Before getting into some great pork chop recipes and how to cook the perfect pork chop, it is important to know that there are many cuts labeled "pork chops." Whether it's bone-in or boneless, loin or rib chops, the most important factor to consider when grilling a pork chop is its thickness.
Thin-cut chops (under 3/4-inch thickness) need to be handled differently from thick-cut pork chops (anything over 3/4-inch thickness). Thin chops will dry out faster, so they need to be cooked hotter, while thicker chops need time to get cooked through the middle without drying out the surface and need to be cooked slower. It might sound backward, but it works. Before we get grilling pork chops, though, let's make sure we maximize their moisture, tenderness, and flavor.
Brining is a great way to add moisture to any meat and is particularly beneficial with pork. The real benefit, however, is going to be with thicker cuts of meat. When grilling thick-cut chops, a good brine will certainly help.
A brine is a saltwater mixture (about 1 tablespoon table salt and 1 tablespoon of sugar to 1 cup of water) that the meat soaks in to add moisture. Brining thick-cut pork chops should take 2 to 4 hours. Remember to thoroughly rinse the chops after brining to remove the excess salt.
For thinner chops, a good marinade is the best way to go. Marinades cannot sink into the meat as a brine will, but they add a protective layer to the chops while injecting loads of flavor. A good example of a basic marinade is a good quality Italian dressing. It contains oil, vinegar, and water as well as herbs and spices. Thin chops can be sufficiently marinated in as little as 30 minutes. The marinade will tenderize the meat and protect it from the intense heat of the grill.
You can always skip the brines and marinades and season the surface of your pork chops with herbs and spices (or simply salt and pepper). This will not add moisture or help to tenderize the chops, but it will add a lot of flavors. This method is recommended only if you are going to grill your chops to medium or lower doneness. Overcooking will leave you with a chop that is too dry and tough.
Combining Preparation Methods
Brines contain salt, so nothing else you do to the chop should have salt in it. You can brine and dry rub, but make sure to choose a rub without salt. Brining and marinating in combination is not recommended because the processes counteract each other. Similarly, if you are marinating, then you're already adding the rub, you are just putting it on with the marinade.
Grilling Thin Pork Chops
Thin chops should be grilled hot and fast. Don't step away from the grill because thinner pork chops will cook very fast. The trick is to grill them like you would a steak—over intense heat, flipping as little as possible.

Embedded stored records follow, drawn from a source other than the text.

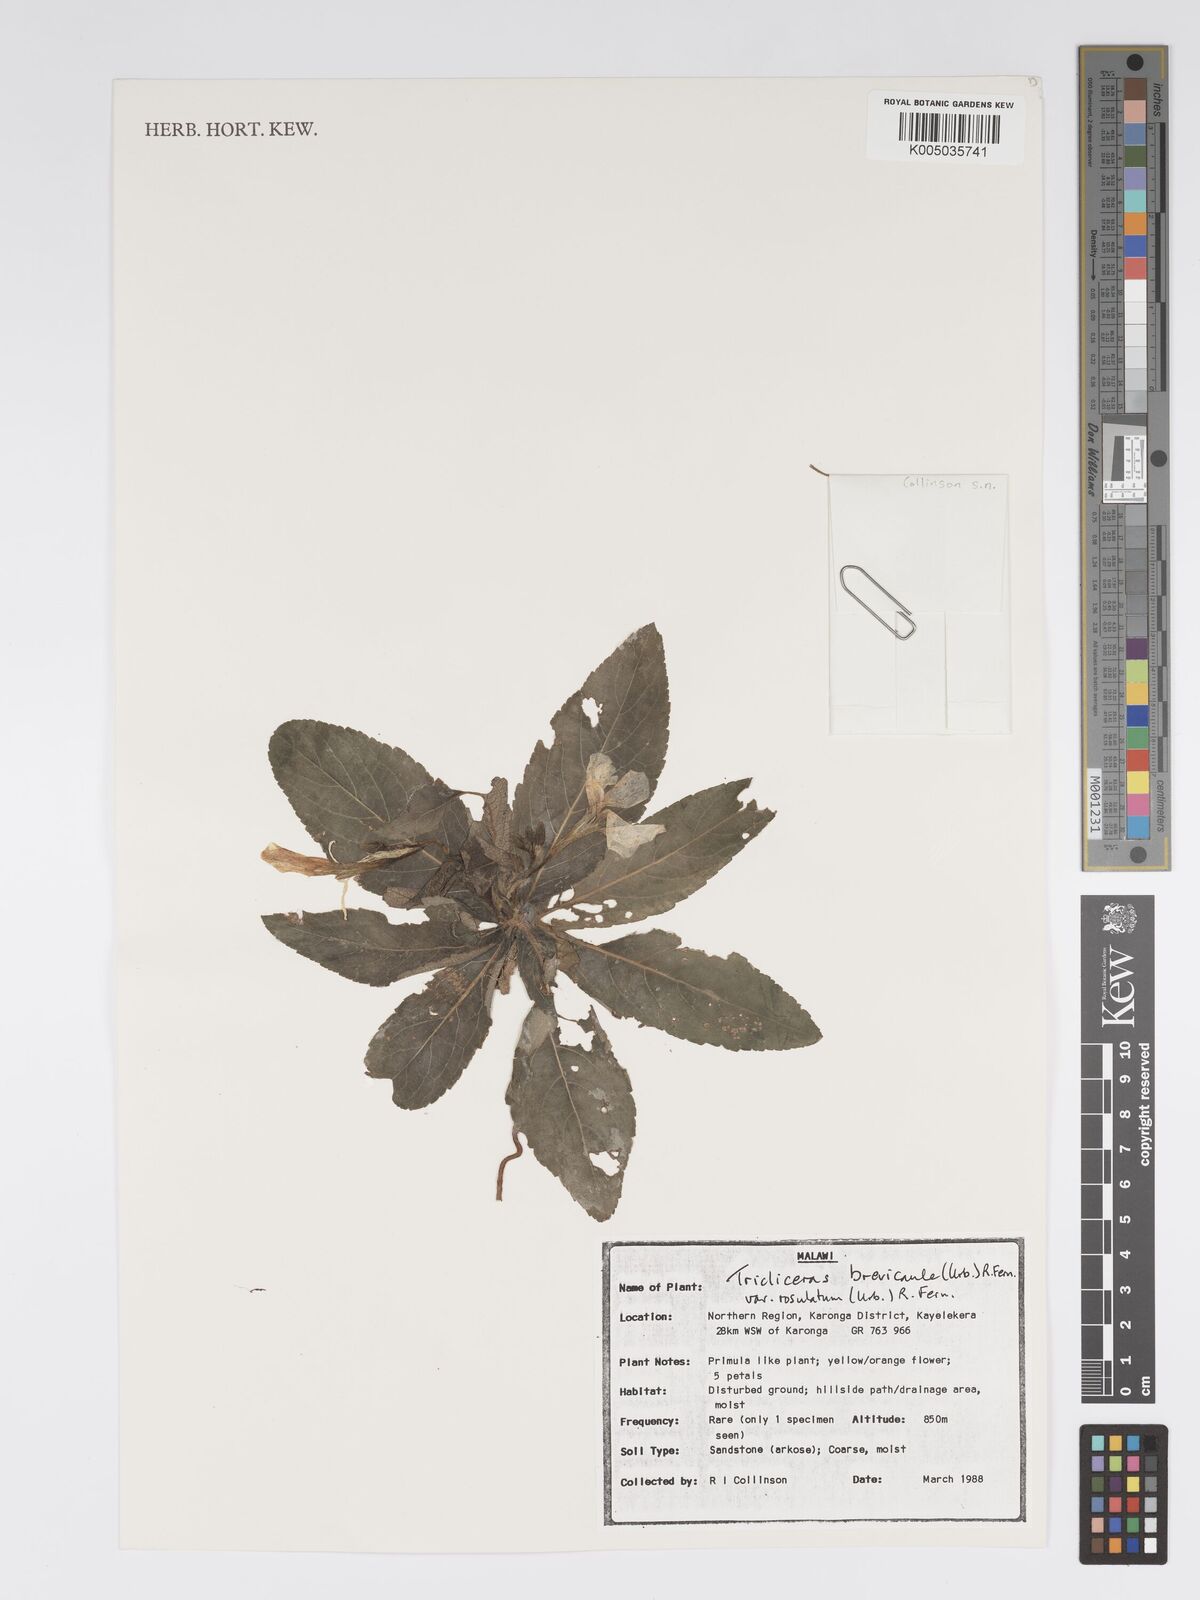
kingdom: Plantae
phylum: Tracheophyta
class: Magnoliopsida
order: Malpighiales
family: Turneraceae
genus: Tricliceras
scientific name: Tricliceras brevicaule
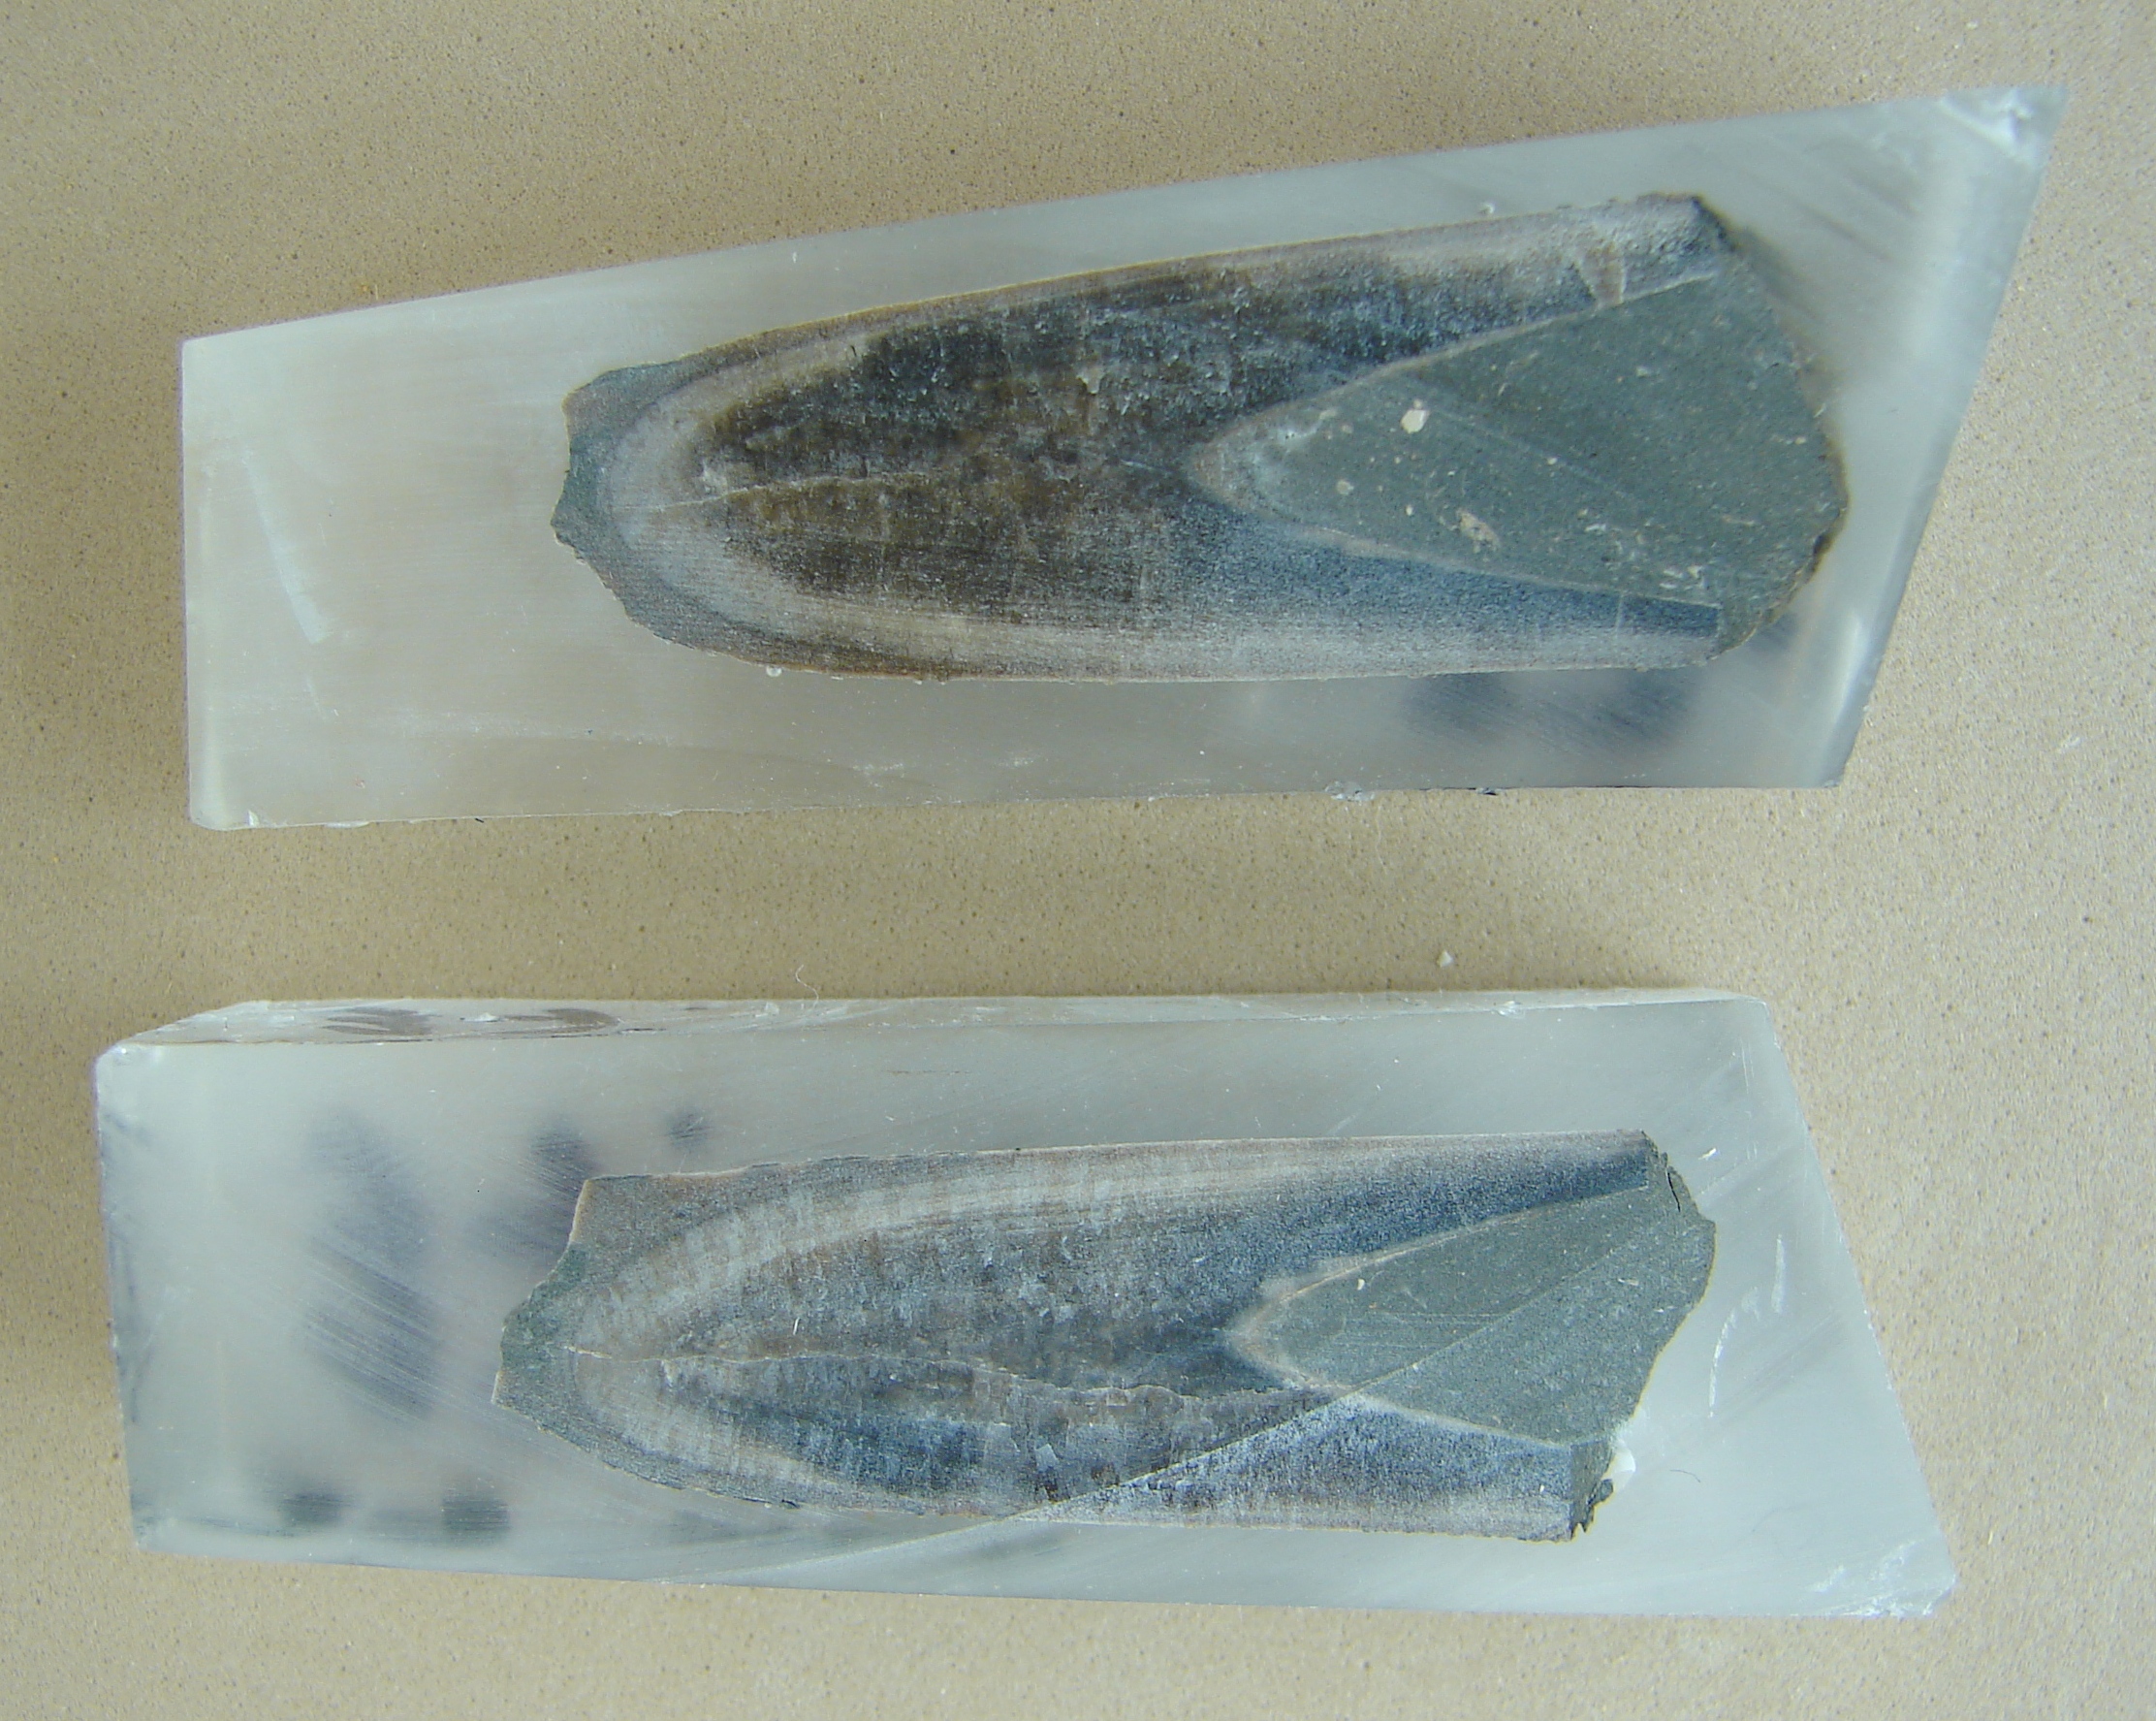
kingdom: Animalia
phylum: Mollusca
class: Cephalopoda
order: Belemnitida
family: Megateuthididae
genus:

Preheat your grill to as hot a temperature as it will go. Place the chops on the grill and close the lid for 1 minute. Open the lid and rotate the chops 45 degrees without flipping. Close the lid for another minute. Flip the chops over, and close the lid again. After a minute, rotate the chops 45 degrees and finish them off. With an ultra-hot grill and thin chops, you should be ready to eat in 4 to 5 minutes.
Grilling Thick Pork Chops
Thick chops need slower heat to get them cooked without drying them out. What you want to do is sear the surface to get them cooking. Preheat your grill as high as it will go (if you are using charcoal, build your fire hotter on one side for searing and leave a cooler side for finishing them off). Put the chops on the grill and close the lid. After one minute, open the grill and flip the chops. Close the lid for one minute. Then turn down the heat to medium (or move the chops to the cooler side of your charcoal grill). Rotate the chops to get your cross hatch marks, and let them cook for about 3 minutes with the lid down. Then flip the chops over and continue cooking for about 4 more minutes. It is best at this point to turn your grill down to its lowest setting (or close the vents on your charcoal grill). Allow pork chops to continue cooking until the center reaches 145 F/65 C.
Resting Your Pork Chops
Once the chops are cooked the way, you like them get them off the grill. Place on a warm plate and cover with aluminum foil for 5 to 10 minutes to let them rest. This recovery period lets the meat loosen up, and the juices flow through the pork chop. This is the most important part of the whole process.